Nada in a thousand isn't "tight", it's "rubber stamp".
Two posts from one incident? That's academic publication inflation.
this is a very odd decision as to the defendant. The idea that a valid indictment would not be sufficient to probable cause for search warrant is absurd to me.
It seems to me what the magistrate was implying was that the GJ indictment was not supported by the facts, if that's the case, he should vacate the indictment.
I agree with the rest of the opinion.
As you phrase it, I don't know why. Whether there's p.c. that a crime was committed is an entirely different inquiry from whether there's p.c. that there's evidence of that crime in a particular place.
Moreover, as the judge explains, his job is to make an independent determination as to p.c., not to ask whether the grand jury found p.c.
Because his indictment is for the possession of the firearm, they are seeking the DNA swab for. It's absurd to say a grand jury found there was probable cause to believe that that you possessed a gun that TPO but there isn't probably cause to believe you possessed that gun to get a search for.
it's a repugnant decision, that belittles the Grand Jury, if you think the GJ was wrong to indict to the defendant for weapon possession then vacate the indictment.
1. How does it "belittle" the grand jury to not find p.c. for a warrant but not "belittle" the grand jury to dismiss its indictment entirely?
2. Again, you confuse the question of whether there's evidence that a crime was committed with the question of whether there's evidence of that crime in a specific place.

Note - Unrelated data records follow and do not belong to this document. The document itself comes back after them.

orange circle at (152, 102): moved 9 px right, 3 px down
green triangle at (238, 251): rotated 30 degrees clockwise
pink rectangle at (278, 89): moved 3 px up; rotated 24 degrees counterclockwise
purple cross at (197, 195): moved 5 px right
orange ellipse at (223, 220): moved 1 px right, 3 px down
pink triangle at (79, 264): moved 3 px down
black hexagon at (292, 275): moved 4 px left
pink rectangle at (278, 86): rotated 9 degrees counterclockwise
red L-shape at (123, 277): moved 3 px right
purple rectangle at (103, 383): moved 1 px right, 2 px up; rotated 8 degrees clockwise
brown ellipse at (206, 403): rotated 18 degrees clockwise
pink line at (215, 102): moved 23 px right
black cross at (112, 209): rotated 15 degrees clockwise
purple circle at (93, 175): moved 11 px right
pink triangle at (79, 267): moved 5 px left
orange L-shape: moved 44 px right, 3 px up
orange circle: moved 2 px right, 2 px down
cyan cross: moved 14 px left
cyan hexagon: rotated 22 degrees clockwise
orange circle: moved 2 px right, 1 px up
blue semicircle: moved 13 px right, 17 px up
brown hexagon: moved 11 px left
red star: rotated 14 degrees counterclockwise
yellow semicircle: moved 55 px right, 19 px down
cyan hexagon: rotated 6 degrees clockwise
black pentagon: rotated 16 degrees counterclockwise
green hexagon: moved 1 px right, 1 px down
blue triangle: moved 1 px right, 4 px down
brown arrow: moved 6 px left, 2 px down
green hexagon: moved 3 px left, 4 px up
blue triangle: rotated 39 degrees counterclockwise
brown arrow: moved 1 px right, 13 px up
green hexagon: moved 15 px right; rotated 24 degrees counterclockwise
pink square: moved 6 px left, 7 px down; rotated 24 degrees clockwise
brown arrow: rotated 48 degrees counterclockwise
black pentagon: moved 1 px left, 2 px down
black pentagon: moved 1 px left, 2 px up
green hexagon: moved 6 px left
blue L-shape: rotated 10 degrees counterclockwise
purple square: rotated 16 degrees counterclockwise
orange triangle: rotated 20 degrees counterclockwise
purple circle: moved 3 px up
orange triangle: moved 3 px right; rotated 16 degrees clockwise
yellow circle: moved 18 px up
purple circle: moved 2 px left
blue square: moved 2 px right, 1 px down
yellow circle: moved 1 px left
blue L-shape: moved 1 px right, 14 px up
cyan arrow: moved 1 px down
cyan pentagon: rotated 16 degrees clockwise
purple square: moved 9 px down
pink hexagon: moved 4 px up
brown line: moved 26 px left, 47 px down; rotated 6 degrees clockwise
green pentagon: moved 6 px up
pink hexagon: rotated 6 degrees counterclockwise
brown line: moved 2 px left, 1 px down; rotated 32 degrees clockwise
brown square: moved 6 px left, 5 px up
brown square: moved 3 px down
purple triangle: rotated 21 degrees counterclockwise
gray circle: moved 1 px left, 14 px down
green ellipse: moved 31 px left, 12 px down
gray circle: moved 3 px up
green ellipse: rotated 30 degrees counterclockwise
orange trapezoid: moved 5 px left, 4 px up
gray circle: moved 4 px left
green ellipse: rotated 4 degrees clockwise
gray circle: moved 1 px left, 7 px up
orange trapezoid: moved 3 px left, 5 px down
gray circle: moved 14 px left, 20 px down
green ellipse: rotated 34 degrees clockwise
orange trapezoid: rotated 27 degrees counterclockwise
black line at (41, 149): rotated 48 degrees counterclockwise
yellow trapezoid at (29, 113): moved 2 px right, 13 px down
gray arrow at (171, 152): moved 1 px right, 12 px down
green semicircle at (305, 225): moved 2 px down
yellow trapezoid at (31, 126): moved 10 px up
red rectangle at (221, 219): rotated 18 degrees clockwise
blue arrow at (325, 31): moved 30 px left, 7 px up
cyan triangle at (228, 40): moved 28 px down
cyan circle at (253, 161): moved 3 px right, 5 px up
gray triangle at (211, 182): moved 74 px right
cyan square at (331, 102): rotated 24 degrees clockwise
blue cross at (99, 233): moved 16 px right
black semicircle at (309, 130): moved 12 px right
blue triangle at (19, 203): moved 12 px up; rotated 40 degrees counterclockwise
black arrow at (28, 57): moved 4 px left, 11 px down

3. A magistrate judge has no authority to dismiss an indictment.
because if you vacate it, then the decisions align, no one expects grand juries to be perfect that is why motions to dismiss indictments as not supported by the evidence exists.
I have to assume that after this decision defense will move for a dismissal of the indictment. It would be incongruous to keep the indictment and deny the warrant application.
I have to assume that the defense will move for dismissal, too. And the assigned district judge (if the facts are as described here) should grant it. But that does not mean that the magistrate can (or should) sua sponte dismiss it.
[redacted], [redacted], and [redacted] to show [redacted].